1. scalar distributive law:
${\displaystyle \forall \lambda ,\rho \in K\ \forall v\in V:(\lambda +\rho )\boxdot v=(\lambda \boxdot v)\boxplus (\rho \boxdot v)}$
2. vectorial distributive law:
${\displaystyle \forall \lambda \in K\ \forall v,w\in V:\lambda \boxdot (v\boxplus w)=(\lambda \boxdot v)\boxplus (\lambda \boxdot w)}$
3. associative law for scalars:
${\displaystyle \forall \lambda ,\rho \in K\ \forall v\in V:(\lambda \cdot \rho )\boxdot v=\lambda \boxdot (\rho \boxdot v)}$
4. Let ${\displaystyle 1\in K}$ be the neutral element of the multiplication in the field ${\displaystyle K}$. Then, ${\displaystyle 1}$ is also the neutral element of scalar multiplication:
${\displaystyle \forall v\in V:1\boxdot v=v}$

In order to be able to scale vectors, we also need a field ${\displaystyle K}$ in the definition of a vector space. This field contains the scaling factors. Therefore, vector spaces ${\displaystyle V}$ are always defined over a field ${\displaystyle K}$. We say "${\displaystyle V}$ is a vector space over ${\displaystyle K}$" or briefly "${\displaystyle V}$ is a ${\displaystyle K}$-vector space" to express that the scaling factors for ${\displaystyle V}$ come from ${\displaystyle K}$.
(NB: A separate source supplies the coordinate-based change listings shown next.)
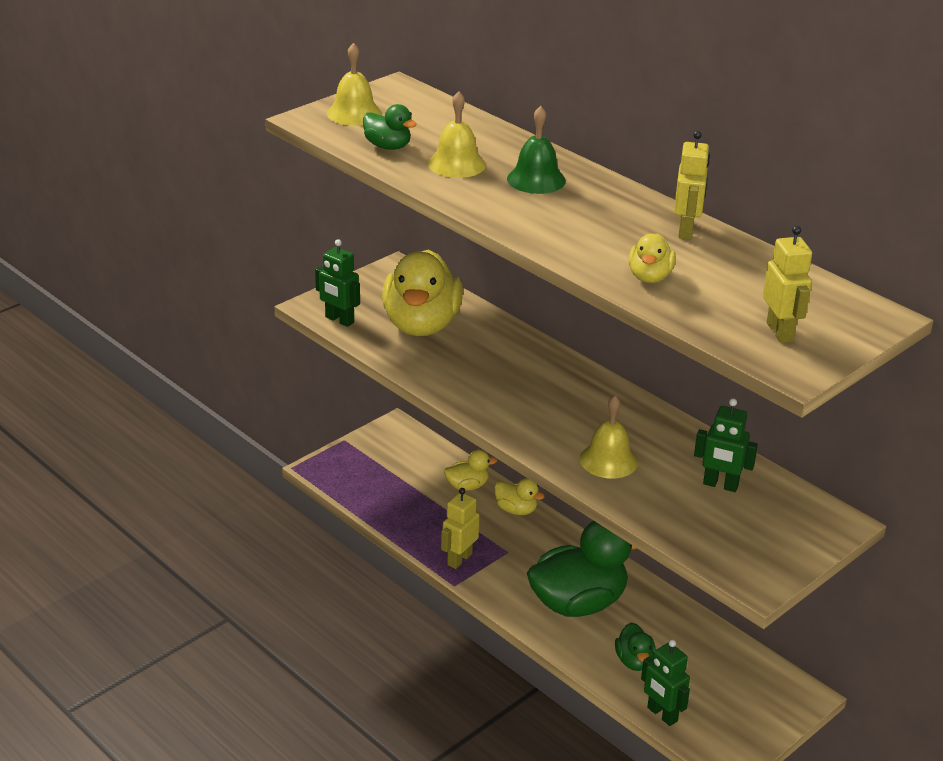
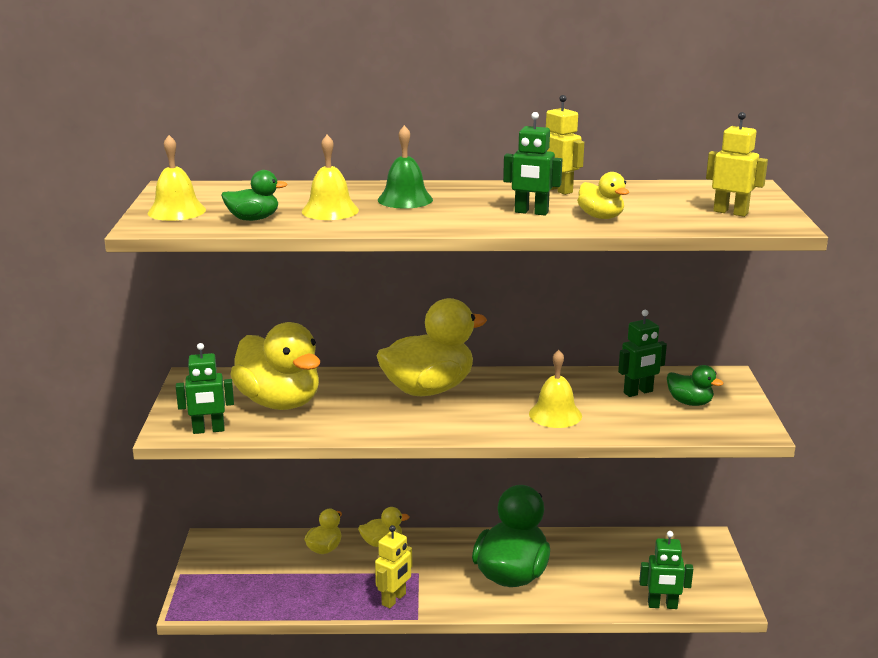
camera: 45 degrees left, 10 degrees down
(459, 559) = (394, 599): yellow robot -> yellow robot turned 135 degrees counterclockwise
(548, 378) = (428, 389): none -> yellow duck
(604, 243) = (531, 212): none -> green robot
(634, 661) = (598, 585): green duck -> green duck (690, 402)

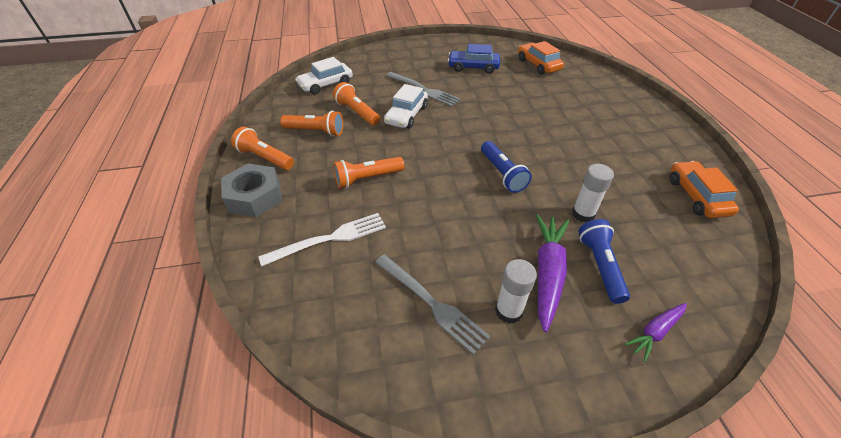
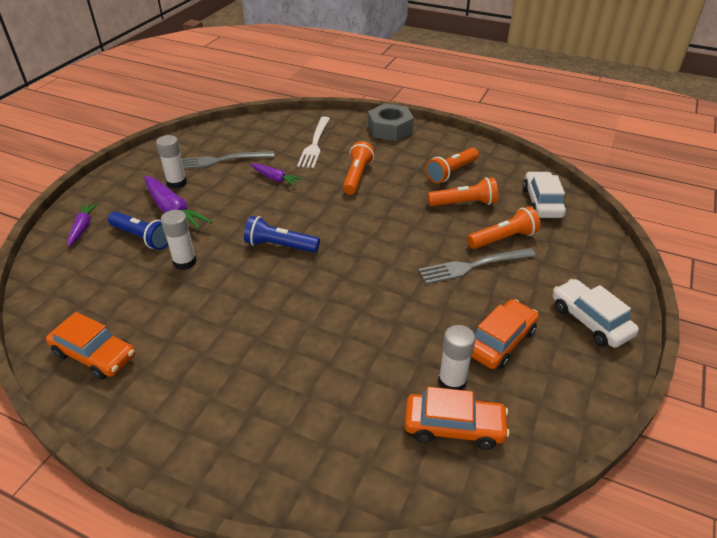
camera: 125 degrees right, 5 degrees down
(265, 158) = (434, 142): orange flashlight -> orange flashlight (503, 238)
(406, 115) = (430, 231): white car -> white car (590, 320)
(421, 231) = (275, 178): none -> purple carrot
(473, 67) = (500, 341): blue car -> orange car
(516, 72) = (452, 382): none -> white glue stick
### Definition of a vector space

We can write down our considerations in a compressed way to get the formal definition of a vector space:

Definition (vector space)

Let ${\displaystyle V}$ be a non-empty set with an inner operation ${\displaystyle \boxplus :V\times V\to V}$ (of vector addition) and an outer operation ${\displaystyle \boxdot :K\times V\to V}$ (of scalar multiplication). The set ${\displaystyle V}$ with these two operations is called vector space over the field ${\displaystyle K}$ or alternatively ${\displaystyle K}$-vector space if the following axioms hold:

• ${\displaystyle V}$ together with the operation ${\displaystyle \boxplus }$ forms an abelian group (missing). That is, the following axioms are satisfied:
1. associative law: For all ${\displaystyle v,w,z\in V}$ we have that: ${\displaystyle v\boxplus (w\boxplus z)=(v\boxplus w)\boxplus z}$.
2. commutative law: For all ${\displaystyle v,w\in V}$ we have that: ${\displaystyle v\boxplus w=w\boxplus v}$.
3. Existence of a neutral element: There is an element ${\displaystyle 0\in V}$ such that for all ${\displaystyle v\in V}$ we have that: ${\displaystyle v\boxplus 0=v}$. This vector ${\displaystyle 0}$ is called neutral element of addition or zero vector.
4. Existence of an inverse element: To every ${\displaystyle v\in V}$ there exists an element ${\displaystyle y\in V}$ such that we have ${\displaystyle v\boxplus y=0}$. The element ${\displaystyle y}$ is called inverse element to ${\displaystyle v}$. Instead of ${\displaystyle y}$ we also write ${\displaystyle -v}$.
• In addition, the following axioms of scalar multiplication ${\displaystyle \boxdot }$ must be satisfied:
1. Scalar distributive law: For all ${\displaystyle \lambda ,\rho \in K}$ and all ${\displaystyle v\in V}$ we have that: ${\displaystyle (\lambda +\rho )\boxdot v=(\lambda \boxdot v)\boxplus (\rho \boxdot v)}$.
2. Vector distributive law: For all ${\displaystyle \lambda \in K}$ and all ${\displaystyle v,w\in V}$ we have that: ${\displaystyle \lambda \boxdot (v\boxplus w)=(\lambda \boxdot v)\boxplus (\lambda \boxdot w)}$
3. Associative law for scalars: For all ${\displaystyle \lambda ,\rho \in K}$ and all ${\displaystyle v\in V}$ it holds that: ${\displaystyle (\lambda \cdot \rho )\boxdot v=\lambda \boxdot (\rho \boxdot v)}$.
4. Neutral element of scalar multiplication: For all ${\displaystyle v\in V}$ and for ${\displaystyle 1\in K}$ (the neutral element of multiplication in ${\displaystyle K}$) we have that: ${\displaystyle 1\boxdot v=v}$. The 1 is called neutral element of scalar multiplication.

Instead of "${\displaystyle V}$" one often writes "${\displaystyle (V,\boxplus ,\boxdot )}$". The last notation makes clear that the set ${\displaystyle V}$ includes the operations ${\displaystyle \boxplus }$ and ${\displaystyle \boxdot }$.

Hint

We use the symbols "${\displaystyle \boxplus }$" and "${\displaystyle \boxdot }$" to distinguish them from addition "${\displaystyle +}$" and multiplication "${\displaystyle \cdot }$". In the literature this distinction is often not made and from the context it becomes clear whether for example "${\displaystyle +}$" means an addition of numbers or of vectors.